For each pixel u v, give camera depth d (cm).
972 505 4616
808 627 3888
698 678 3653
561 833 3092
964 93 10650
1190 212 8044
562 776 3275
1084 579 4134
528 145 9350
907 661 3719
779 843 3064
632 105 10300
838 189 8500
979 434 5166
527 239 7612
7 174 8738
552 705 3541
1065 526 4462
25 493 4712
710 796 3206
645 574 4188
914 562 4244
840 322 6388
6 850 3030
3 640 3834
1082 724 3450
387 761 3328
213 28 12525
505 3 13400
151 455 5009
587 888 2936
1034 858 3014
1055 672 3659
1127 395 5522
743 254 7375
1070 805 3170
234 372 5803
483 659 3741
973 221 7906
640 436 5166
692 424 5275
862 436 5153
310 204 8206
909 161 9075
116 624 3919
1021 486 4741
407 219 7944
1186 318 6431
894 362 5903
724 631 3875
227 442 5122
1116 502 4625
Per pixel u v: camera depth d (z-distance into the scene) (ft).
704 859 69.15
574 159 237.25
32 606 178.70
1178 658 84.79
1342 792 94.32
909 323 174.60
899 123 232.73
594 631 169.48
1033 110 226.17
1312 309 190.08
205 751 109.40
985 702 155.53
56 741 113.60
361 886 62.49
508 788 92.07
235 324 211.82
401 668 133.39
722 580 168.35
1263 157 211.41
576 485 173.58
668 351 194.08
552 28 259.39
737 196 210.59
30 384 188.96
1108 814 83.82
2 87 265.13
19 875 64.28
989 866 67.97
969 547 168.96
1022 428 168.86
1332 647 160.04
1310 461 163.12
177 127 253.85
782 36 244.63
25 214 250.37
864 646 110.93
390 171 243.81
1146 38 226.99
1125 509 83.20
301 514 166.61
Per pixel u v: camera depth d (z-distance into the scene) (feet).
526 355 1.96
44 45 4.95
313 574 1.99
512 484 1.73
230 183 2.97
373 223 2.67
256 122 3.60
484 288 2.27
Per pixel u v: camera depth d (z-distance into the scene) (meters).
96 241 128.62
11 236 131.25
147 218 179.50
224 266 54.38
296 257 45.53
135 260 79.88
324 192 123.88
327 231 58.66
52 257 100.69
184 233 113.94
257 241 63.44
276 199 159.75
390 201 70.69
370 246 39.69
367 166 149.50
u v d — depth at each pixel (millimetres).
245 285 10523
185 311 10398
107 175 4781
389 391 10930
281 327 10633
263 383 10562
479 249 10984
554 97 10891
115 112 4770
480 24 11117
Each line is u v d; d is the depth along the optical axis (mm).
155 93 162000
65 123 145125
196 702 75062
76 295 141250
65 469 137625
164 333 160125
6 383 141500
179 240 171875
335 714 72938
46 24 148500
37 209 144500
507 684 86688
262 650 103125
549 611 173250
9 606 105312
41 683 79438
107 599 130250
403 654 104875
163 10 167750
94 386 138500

=-=-=-=-=

INSTRUCTIONS FOR THE TASK:
Retype every entry exactly as it stands.

ANSWER TO THIS PROBLEM:
For each pixel u v, give camera depth d (cm).
972 505 4616
808 627 3888
698 678 3653
561 833 3092
964 93 10650
1190 212 8044
562 776 3275
1084 579 4134
528 145 9350
907 661 3719
779 843 3064
632 105 10300
838 189 8500
979 434 5166
527 239 7612
7 174 8738
552 705 3541
1065 526 4462
25 493 4712
710 796 3206
645 574 4188
914 562 4244
840 322 6388
6 850 3030
3 640 3834
1082 724 3450
387 761 3328
213 28 12525
505 3 13400
151 455 5009
587 888 2936
1034 858 3014
1055 672 3659
1127 395 5522
743 254 7375
1070 805 3170
234 372 5803
483 659 3741
973 221 7906
640 436 5166
692 424 5275
862 436 5153
310 204 8206
909 161 9075
116 624 3919
1021 486 4741
407 219 7944
1186 318 6431
894 362 5903
724 631 3875
227 442 5122
1116 502 4625
Per pixel u v: camera depth d (z-distance into the scene) (ft).
704 859 69.15
574 159 237.25
32 606 178.70
1178 658 84.79
1342 792 94.32
909 323 174.60
899 123 232.73
594 631 169.48
1033 110 226.17
1312 309 190.08
205 751 109.40
985 702 155.53
56 741 113.60
361 886 62.49
508 788 92.07
235 324 211.82
401 668 133.39
722 580 168.35
1263 157 211.41
576 485 173.58
668 351 194.08
552 28 259.39
737 196 210.59
30 384 188.96
1108 814 83.82
2 87 265.13
19 875 64.28
989 866 67.97
969 547 168.96
1022 428 168.86
1332 647 160.04
1310 461 163.12
177 127 253.85
782 36 244.63
25 214 250.37
864 646 110.93
390 171 243.81
1146 38 226.99
1125 509 83.20
301 514 166.61
Per pixel u v: camera depth d (z-distance into the scene) (feet).
526 355 1.96
44 45 4.95
313 574 1.99
512 484 1.73
230 183 2.97
373 223 2.67
256 122 3.60
484 288 2.27
Per pixel u v: camera depth d (z-distance into the scene) (meters).
96 241 128.62
11 236 131.25
147 218 179.50
224 266 54.38
296 257 45.53
135 260 79.88
324 192 123.88
327 231 58.66
52 257 100.69
184 233 113.94
257 241 63.44
276 199 159.75
390 201 70.69
370 246 39.69
367 166 149.50
u v d — depth at each pixel (millimetres).
245 285 10523
185 311 10398
107 175 4781
389 391 10930
281 327 10633
263 383 10562
479 249 10984
554 97 10891
115 112 4770
480 24 11117
Each line is u v d; d is the depth along the optical axis (mm).
155 93 162000
65 123 145125
196 702 75062
76 295 141250
65 469 137625
164 333 160125
6 383 141500
179 240 171875
335 714 72938
46 24 148500
37 209 144500
507 684 86688
262 650 103125
549 611 173250
9 606 105312
41 683 79438
107 599 130250
403 654 104875
163 10 167750
94 386 138500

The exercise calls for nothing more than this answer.